Stored data:
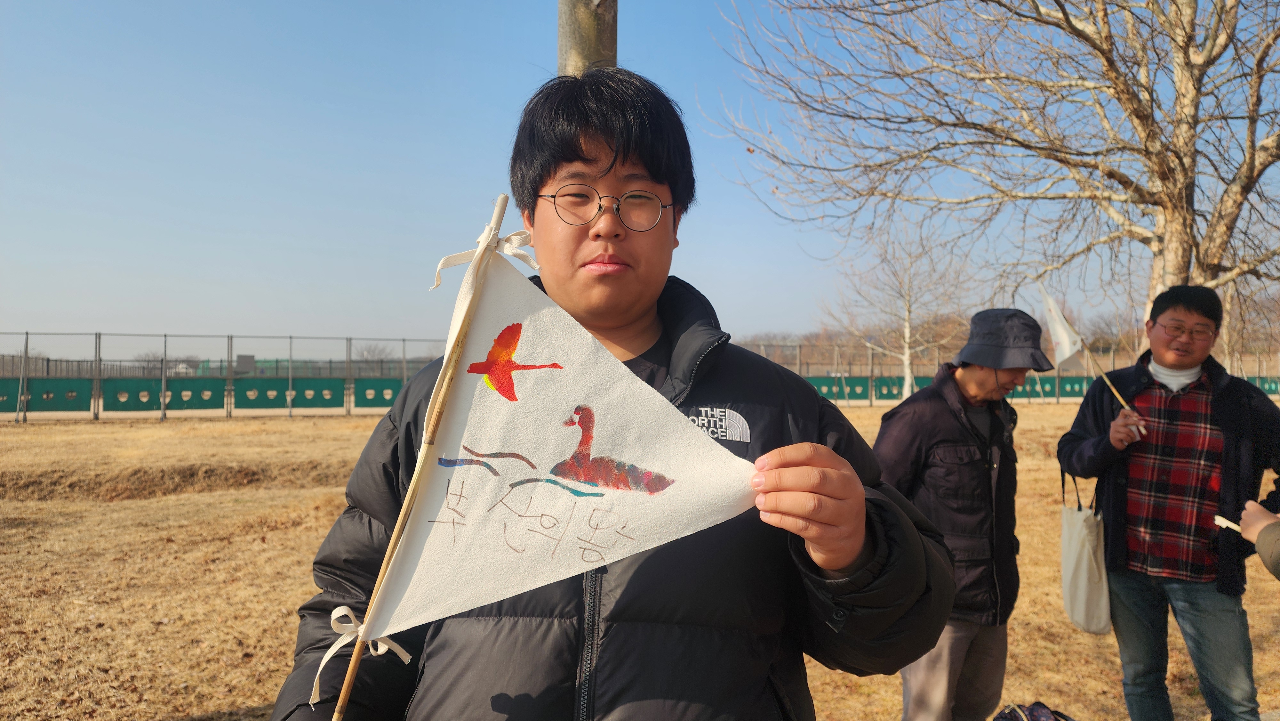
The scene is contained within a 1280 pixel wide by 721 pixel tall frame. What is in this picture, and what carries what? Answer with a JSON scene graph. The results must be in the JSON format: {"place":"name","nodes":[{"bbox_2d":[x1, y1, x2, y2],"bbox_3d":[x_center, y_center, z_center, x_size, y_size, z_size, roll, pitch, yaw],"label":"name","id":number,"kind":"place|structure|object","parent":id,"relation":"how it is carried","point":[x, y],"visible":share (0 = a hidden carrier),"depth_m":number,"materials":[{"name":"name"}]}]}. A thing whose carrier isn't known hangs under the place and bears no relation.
{"place":"outdoors","nodes":[
{"label":"outdoors","id":0,"kind":"place"},
{"bbox_2d":[0,0,1260,353],"label":"sky","id":1,"kind":"structure","parent":0,"point":[676,85],"materials":[{"name":"blue"}]},
{"bbox_2d":[0,402,1279,720],"label":"dry grass field","id":2,"kind":"structure","parent":0,"point":[292,593],"materials":[{"name":"brown plant"}]},
{"bbox_2d":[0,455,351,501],"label":"dirt mound","id":3,"kind":"object","parent":2,"relation":"on","point":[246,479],"visible":0.75,"depth_m":9.36,"materials":[{"name":"brown plant"}]},
{"bbox_2d":[0,332,457,420],"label":"fence","id":4,"kind":"object","parent":2,"relation":"on","point":[96,360],"visible":0.81,"depth_m":19.66,"materials":[{"name":"metal"}]},
{"bbox_2d":[2,377,92,411],"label":"green panel","id":5,"kind":"object","parent":4,"relation":"attached to","point":[89,392],"visible":0.75,"depth_m":17.51,"materials":[{"name":"green fabric"}]},
{"bbox_2d":[99,377,221,410],"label":"green panel","id":6,"kind":"object","parent":4,"relation":"attached to","point":[167,408],"visible":0.69,"depth_m":18.37,"materials":[{"name":"green fabric"}]},
{"bbox_2d":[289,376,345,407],"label":"green panel","id":7,"kind":"object","parent":4,"relation":"attached to","point":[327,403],"visible":0.7,"depth_m":19.90,"materials":[{"name":"green fabric"}]},
{"bbox_2d":[353,376,402,407],"bbox_3d":[-6.359,0.796,20.367,1.373,0.820,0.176,0,0,-6],"label":"green panel","id":8,"kind":"object","parent":4,"relation":"attached to","point":[385,380],"visible":0.56,"depth_m":20.31,"materials":[{"name":"green fabric"}]},
{"bbox_2d":[264,67,953,720],"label":"man","id":9,"kind":"object","parent":2,"relation":"on","point":[813,399],"visible":0.92,"depth_m":1.20},
{"bbox_2d":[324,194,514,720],"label":"wooden stick","id":10,"kind":"object","parent":9,"relation":"in","point":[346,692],"visible":0.96,"depth_m":1.06,"materials":[{"name":"brown wood"}]},
{"bbox_2d":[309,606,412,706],"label":"ribbon bow","id":11,"kind":"object","parent":10,"relation":"attached to","point":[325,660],"visible":0.85,"depth_m":1.03,"materials":[{"name":"white fabric"}]},
{"bbox_2d":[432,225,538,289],"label":"ribbon bow","id":12,"kind":"object","parent":10,"relation":"attached to","point":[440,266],"visible":0.94,"depth_m":1.14,"materials":[{"name":"white fabric"}]},
{"bbox_2d":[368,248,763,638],"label":"flag","id":13,"kind":"object","parent":10,"relation":"attached to","point":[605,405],"visible":0.97,"depth_m":1.02,"materials":[{"name":"white fabric"}]},
{"bbox_2d":[875,310,1047,720],"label":"man","id":14,"kind":"object","parent":2,"relation":"on","point":[959,380],"visible":0.92,"depth_m":2.95},
{"bbox_2d":[724,341,1279,404],"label":"fence","id":15,"kind":"object","parent":2,"relation":"on","point":[871,371],"visible":0.45,"depth_m":26.84,"materials":[{"name":"metal"}]},
{"bbox_2d":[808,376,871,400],"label":"green panel","id":16,"kind":"object","parent":15,"relation":"attached to","point":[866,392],"visible":0.49,"depth_m":25.31,"materials":[{"name":"green fabric"}]},
{"bbox_2d":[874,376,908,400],"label":"green panel","id":17,"kind":"object","parent":15,"relation":"attached to","point":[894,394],"visible":0.54,"depth_m":25.81,"materials":[{"name":"green fabric"}]},
{"bbox_2d":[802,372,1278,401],"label":"green banner","id":18,"kind":"object","parent":15,"relation":"attached to","point":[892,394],"visible":0.37,"depth_m":26.18,"materials":[{"name":"green fabric"}]},
{"bbox_2d":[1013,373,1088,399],"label":"green panel","id":19,"kind":"object","parent":15,"relation":"attached to","point":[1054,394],"visible":0.39,"depth_m":25.03,"materials":[{"name":"green fabric"}]},
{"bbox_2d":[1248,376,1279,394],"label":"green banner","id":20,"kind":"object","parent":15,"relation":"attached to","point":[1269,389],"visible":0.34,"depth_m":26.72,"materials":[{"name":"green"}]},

● **Exercise instructions**
Your copy must repeat the data word for word and show none of its images.

● **Finished exercise**
The scene is contained within a 1280 pixel wide by 721 pixel tall frame. What is in this picture, and what carries what? Answer with a JSON scene graph. The results must be in the JSON format: {"place":"name","nodes":[{"bbox_2d":[x1, y1, x2, y2],"bbox_3d":[x_center, y_center, z_center, x_size, y_size, z_size, roll, pitch, yaw],"label":"name","id":number,"kind":"place|structure|object","parent":id,"relation":"how it is carried","point":[x, y],"visible":share (0 = a hidden carrier),"depth_m":number,"materials":[{"name":"name"}]}]}. A thing whose carrier isn't known hangs under the place and bears no relation.
{"place":"outdoors","nodes":[
{"label":"outdoors","id":0,"kind":"place"},
{"bbox_2d":[0,0,1260,353],"label":"sky","id":1,"kind":"structure","parent":0,"point":[676,85],"materials":[{"name":"blue"}]},
{"bbox_2d":[0,402,1279,720],"label":"dry grass field","id":2,"kind":"structure","parent":0,"point":[292,593],"materials":[{"name":"brown plant"}]},
{"bbox_2d":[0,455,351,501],"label":"dirt mound","id":3,"kind":"object","parent":2,"relation":"on","point":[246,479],"visible":0.75,"depth_m":9.36,"materials":[{"name":"brown plant"}]},
{"bbox_2d":[0,332,457,420],"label":"fence","id":4,"kind":"object","parent":2,"relation":"on","point":[96,360],"visible":0.81,"depth_m":19.66,"materials":[{"name":"metal"}]},
{"bbox_2d":[2,377,92,411],"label":"green panel","id":5,"kind":"object","parent":4,"relation":"attached to","point":[89,392],"visible":0.75,"depth_m":17.51,"materials":[{"name":"green fabric"}]},
{"bbox_2d":[99,377,221,410],"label":"green panel","id":6,"kind":"object","parent":4,"relation":"attached to","point":[167,408],"visible":0.69,"depth_m":18.37,"materials":[{"name":"green fabric"}]},
{"bbox_2d":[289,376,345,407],"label":"green panel","id":7,"kind":"object","parent":4,"relation":"attached to","point":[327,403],"visible":0.7,"depth_m":19.90,"materials":[{"name":"green fabric"}]},
{"bbox_2d":[353,376,402,407],"bbox_3d":[-6.359,0.796,20.367,1.373,0.820,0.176,0,0,-6],"label":"green panel","id":8,"kind":"object","parent":4,"relation":"attached to","point":[385,380],"visible":0.56,"depth_m":20.31,"materials":[{"name":"green fabric"}]},
{"bbox_2d":[264,67,953,720],"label":"man","id":9,"kind":"object","parent":2,"relation":"on","point":[813,399],"visible":0.92,"depth_m":1.20},
{"bbox_2d":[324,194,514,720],"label":"wooden stick","id":10,"kind":"object","parent":9,"relation":"in","point":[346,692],"visible":0.96,"depth_m":1.06,"materials":[{"name":"brown wood"}]},
{"bbox_2d":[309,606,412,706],"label":"ribbon bow","id":11,"kind":"object","parent":10,"relation":"attached to","point":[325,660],"visible":0.85,"depth_m":1.03,"materials":[{"name":"white fabric"}]},
{"bbox_2d":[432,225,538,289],"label":"ribbon bow","id":12,"kind":"object","parent":10,"relation":"attached to","point":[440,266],"visible":0.94,"depth_m":1.14,"materials":[{"name":"white fabric"}]},
{"bbox_2d":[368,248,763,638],"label":"flag","id":13,"kind":"object","parent":10,"relation":"attached to","point":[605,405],"visible":0.97,"depth_m":1.02,"materials":[{"name":"white fabric"}]},
{"bbox_2d":[875,310,1047,720],"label":"man","id":14,"kind":"object","parent":2,"relation":"on","point":[959,380],"visible":0.92,"depth_m":2.95},
{"bbox_2d":[724,341,1279,404],"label":"fence","id":15,"kind":"object","parent":2,"relation":"on","point":[871,371],"visible":0.45,"depth_m":26.84,"materials":[{"name":"metal"}]},
{"bbox_2d":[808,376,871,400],"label":"green panel","id":16,"kind":"object","parent":15,"relation":"attached to","point":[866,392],"visible":0.49,"depth_m":25.31,"materials":[{"name":"green fabric"}]},
{"bbox_2d":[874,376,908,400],"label":"green panel","id":17,"kind":"object","parent":15,"relation":"attached to","point":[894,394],"visible":0.54,"depth_m":25.81,"materials":[{"name":"green fabric"}]},
{"bbox_2d":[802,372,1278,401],"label":"green banner","id":18,"kind":"object","parent":15,"relation":"attached to","point":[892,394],"visible":0.37,"depth_m":26.18,"materials":[{"name":"green fabric"}]},
{"bbox_2d":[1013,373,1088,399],"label":"green panel","id":19,"kind":"object","parent":15,"relation":"attached to","point":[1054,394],"visible":0.39,"depth_m":25.03,"materials":[{"name":"green fabric"}]},
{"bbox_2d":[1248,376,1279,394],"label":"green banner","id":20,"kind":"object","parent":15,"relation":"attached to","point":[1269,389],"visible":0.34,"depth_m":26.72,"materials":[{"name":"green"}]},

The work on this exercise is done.